TEKS YANG DIBERIKAN
INDEF juga melaporkan jika produk lokal terus mengalami ancaman dari produk impor, khususnya produk asal Cina. Dia mencontohkan produk kecantikan dan perawatan diri asal Cina, misalnya Skintific dan The Originote,  sudah mulai menyalip merek asli Indonesia seperti Scarlett dan Ms Glow pada awal 2023.

Padahal pada Mei 2022 penjualan kedua merek asal Cina masih sangat jauh dibanding merek lokal.

Izzudin Al Farras,  mengatakan hal itu disebabkan produk asal Cina tersebut selalu ada dibagian flash sale di TikTok yang mudah dilihat oleh pengguna. Tak hanya itu, iklan produk kecantikan dan perawatan diri asal Cina ini juga selalu muncul atau For Your Page atau FYP meski pengguna tidak mencari produk tersebut.

TUGAS YANG DIKERJAKAN
A. Tuliskan kembali bagian teks yang diberikan dari "Izzudin Al Farras,  mengatakan" sampai "mencari produk tersebut.", termasuk kedua bagian itu.
B. Sebutkan semua merek produk kecantikan dan perawatan diri yang tercantum dalam teks yang diberikan.
C. Jawab pertanyaan berikut berdasarkan teks yang diberikan.
(i) Kapan Skintific dan The Originote mulai menyalip merek asli Indonesia?
(ii) Pada bulan dan tahun berapa penjualan kedua merek asal Cina masih sangat jauh dibanding merek lokal?
(iii) Di bagian apa di TikTok produk asal Cina tersebut selalu ada?
Materi yang menyertainya diambil dari sumber lain.

DATA MASUKAN
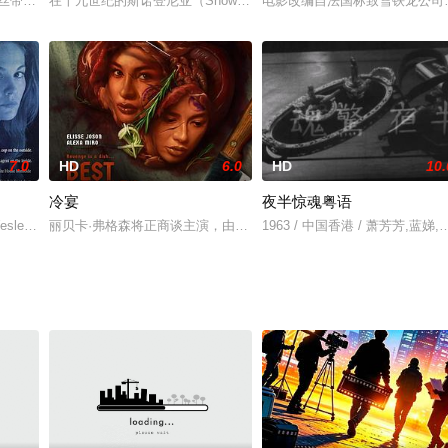
家，被谋杀了。警察怀疑她，凶手们想让她安静下来
丝带”协会为原型，弘扬 “志愿、 快乐、挑战”的红丝带精神，展示当代大学生互
在十九世纪的斯诺登尼亚（Snowdonia），一个年轻的女孩拼命捍卫
电影改编自法国标致雪铁龙公司前
7.0
HD
6.0
HD
10.
冷宴
夜半惊魂粤语
胎的住客，深藏不露的老板娘，神秘莫测的服务员，
sley Snipes 饰）是隶属于华盛顿警署的高级警务人员，专门办一些
丽贝卡·弗格森将正商谈主演，由蒂姆·米勒执导的Skydance复仇主题新片
1963 / 中国香港 / 萧芳芳,蓝娣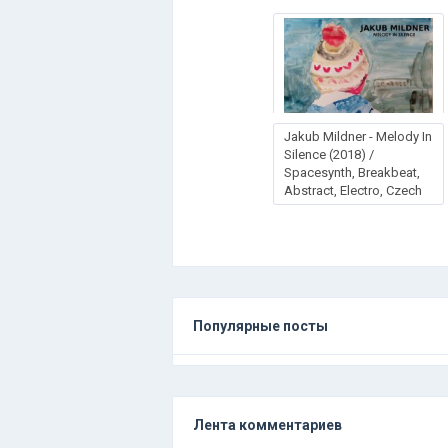
Jakub Mildner - Melody In
Silence (2018) /
Spacesynth, Breakbeat,
Abstract, Electro, Czech
Популярные посты
Лента комментариев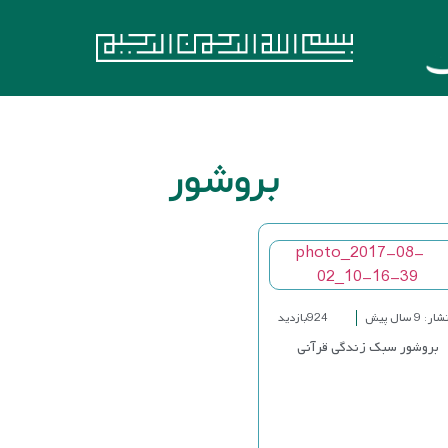
بروشور
ر: 9 سال پیش
924بازدید
بروشور سبک زندگی قرآنی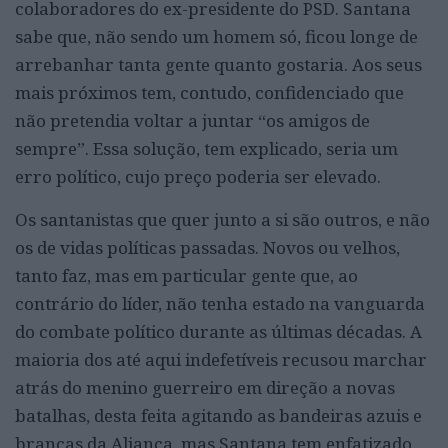
colaboradores do ex-presidente do PSD. Santana
sabe que, não sendo um homem só, ficou longe de
arrebanhar tanta gente quanto gostaria. Aos seus
mais próximos tem, contudo, confidenciado que
não pretendia voltar a juntar “os amigos de
sempre”. Essa solução, tem explicado, seria um
erro político, cujo preço poderia ser elevado.
Os santanistas que quer junto a si são outros, e não
os de vidas políticas passadas. Novos ou velhos,
tanto faz, mas em particular gente que, ao
contrário do líder, não tenha estado na vanguarda
do combate político durante as últimas décadas. A
maioria dos até aqui indefetíveis recusou marchar
atrás do menino guerreiro em direção a novas
batalhas, desta feita agitando as bandeiras azuis e
brancas da Aliança, mas Santana tem enfatizado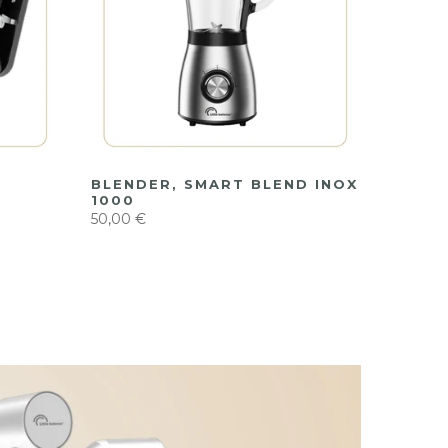
BLENDER, SMART BLEND INOX
1000
50,00 €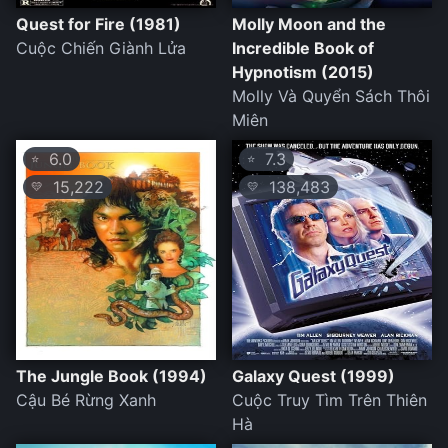
Quest for Fire (1981)
Molly Moon and the
Cuộc Chiến Giành Lửa
Incredible Book of
Hypnotism (2015)
Molly Và Quyển Sách Thôi
Miên
6.0
7.3
⭐
⭐
15,222
138,483
💛
💛
The Jungle Book (1994)
Galaxy Quest (1999)
Cậu Bé Rừng Xanh
Cuộc Truy Tìm Trên Thiên
Hà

JAWABAN BERNOMOR
A.
Izzudin Al Farras,  mengatakan hal itu disebabkan produk asal Cina tersebut selalu ada dibagian flash sale di TikTok yang mudah dilihat oleh pengguna. Tak hanya itu, iklan produk kecantikan dan perawatan diri asal Cina ini juga selalu muncul atau For Your Page atau FYP meski pengguna tidak mencari produk tersebut.

B. Skintific, The Originote, Scarlett, Ms Glow

C.
(i) Pada awal 2023.
(ii) Pada Mei 2022.
(iii) Di bagian flash sale.